Tanzania Fires 10,000 Civil Servants Over Fake Qualifications

Tanzanian President John Pombe Magufuli
Tanzanian President John Pombe Magufuli speaks during a joint press conference with Kenyan President on October 31, 2016 at the State House in Nairobi. Magufuli has fired nearly 10,000 state employees for holding fake... SIMON MAINA/AFP/Getty Images

Tanzanian President John Magufuli has fired nearly 10,000 civil servants for holding fake qualifications, local media reported Friday.

The mass-firing came hours after Magufuli received an official report by a task force he set up earlier this year. It concluded that 9,932 of 435,000 civil servants currently working for the government had fake high school certificates, according to the Citizen.

"They are thieves like any other thieves.

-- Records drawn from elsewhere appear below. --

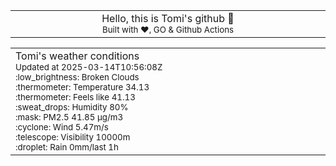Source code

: 
<div align="center">
<table>
<tbody>
<td align="center">
<img width="2000" height="0"><br>
Hello, this is Tomi's github 👋<br>
<sup>Built with ❤️, GO & Github Actions</sup><br>
<img width="2000" height="0">
</td>
</tbody>
</table>
</div>
<table>
<tbody>
<td align="left">
<img width="2000" height="0"><br>
Tomi's weather conditions<br>
<sup>Updated at 2025-03-14T10:56:08Z</sup><br>
<sup>:low_brightness: Broken Clouds</sup><br>
<sup>:thermometer: Temperature 34.13 </sup><br>
<sup>:thermometer: Feels like 41.13</sup><br>
<sup>:sweat_drops: Humidity 80%</sup><br>
<sup>:mask: PM2.5 41.85 μg/m3</sup><br>
<sup>:cyclone: Wind 5.47m/s </sup><br>
<sup>:telescope: Visibility 10000m </sup><br>
<sup>:droplet: Rain 0mm/last 1h </sup><br>
<img width="2000" height="0">
</td>
<td align="left">
<img width="2000" height="0"><br>
<br>
<img width="2000" height="0">
</td>
</tbody>
</table>
</div>
    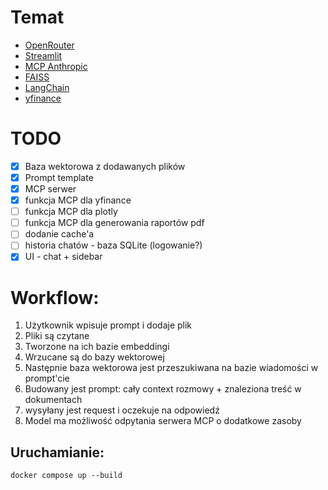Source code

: # Temat
- [OpenRouter](https://openrouter.ai/docs/quickstart)
- [Streamlit](https://docs.streamlit.io)  
- [MCP Anthropic](https://modelcontextprotocol.io/introduction)
- [FAISS](https://github.com/facebookresearch/faiss)
- [LangChain](https://python.langchain.com/docs/introduction/)
- [yfinance](https://ranaroussi.github.io/yfinance/)

# TODO
- [x] Baza wektorowa z dodawanych plików
- [x] Prompt template
- [x] MCP serwer
- [x] funkcja MCP dla yfinance
- [ ] funkcja MCP dla plotly
- [ ] funkcja MCP dla generowania raportów pdf
- [ ] dodanie cache'a
- [ ] historia chatów - baza SQLite (logowanie?)
- [x] UI - chat + sidebar

# Workflow:
1. Użytkownik wpisuje prompt i dodaje plik
2. Pliki są czytane
3. Tworzone na ich bazie embeddingi
4. Wrzucane są do bazy wektorowej
5. Następnie baza wektorowa jest przeszukiwana na bazie wiadomości w prompt'cie
6. Budowany jest prompt: cały context rozmowy + znaleziona treść w dokumentach
7. wysyłany jest request i oczekuje na odpowiedź
8. Model ma możliwość odpytania serwera MCP o dodatkowe zasoby


## Uruchamianie:
`docker compose up --build`
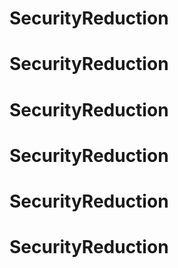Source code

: # SecurityReduction
# SecurityReduction
# SecurityReduction
# SecurityReduction
# SecurityReduction
# SecurityReduction
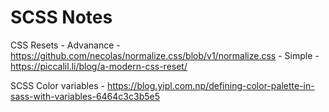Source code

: # SCSS Notes
CSS Resets - Advanance - https://github.com/necolas/normalize.css/blob/v1/normalize.css
           - Simple - https://piccalil.li/blog/a-modern-css-reset/

SCSS Color variables - https://blog.yipl.com.np/defining-color-palette-in-sass-with-variables-6464c3c3b5e5

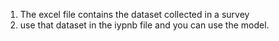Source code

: 1. The excel file contains the dataset collected in a survey
2. use that dataset in the iypnb file and you can use the model.
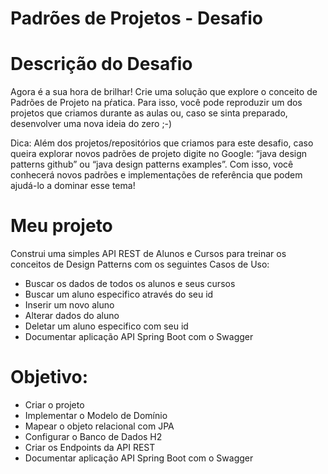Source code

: # Padrões de Projetos  - Desafio

# Descrição do Desafio
Agora é a sua hora de brilhar! Crie uma solução que explore o conceito de Padrões de Projeto na pŕatica. Para isso, você pode reproduzir um dos projetos que criamos durante as aulas ou, caso se sinta preparado, desenvolver uma nova ideia do zero ;-)

Dica: Além dos projetos/repositórios que criamos para este desafio, caso queira explorar novos padrões de projeto digite no Google: “java design patterns github” ou “java design patterns examples”. Com isso, você conhecerá novos padrões e implementações de referência que podem ajudá-lo a dominar esse tema!

# Meu projeto 
Construi uma simples API REST de Alunos e Cursos para treinar os conceitos de Design Patterns com os seguintes Casos de Uso:
   * Buscar os dados de todos os alunos e seus cursos
   * Buscar um aluno especifico através do seu id
   * Inserir um novo aluno 
   * Alterar dados do aluno
   * Deletar um aluno especifico com seu id
   * Documentar aplicação API Spring Boot com o Swagger
# Objetivo:

   * Criar o projeto
   * Implementar o Modelo de Domínio
   * Mapear o objeto relacional com JPA
   * Configurar o Banco de Dados H2
   * Criar os Endpoints da API REST
   * Documentar aplicação API Spring Boot com o Swagger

You cannot perform if you don't have deserving qualifications," Magufuli said.

The president told state employees with fake certificates to leave office by May 15 or face arrest and prosecution, according to the BBC. Those found guilty of fraud could face up to seven years in jail. Magufuli also urged the country's newspapers to publish the names of the officials.

The president — who took office in October 2015 — set up the task force to investigate fraudulent certificates after the government discovered in February that 319 public servants held academic records that had not been verified.

Magufuli also revealed Friday that the country was still losing $106 million every year due to "phantom workers"—people being paid for positions that did not officially exist.

This is despite Tanzania removing more than 10,000 so-called ghost workers from its public sector payroll following a nationwide audit in May 2016, Reuters reported. At the time, Prime Minister Kassim Majaliwa promised to "identify those behind this payroll fraud and take them to court".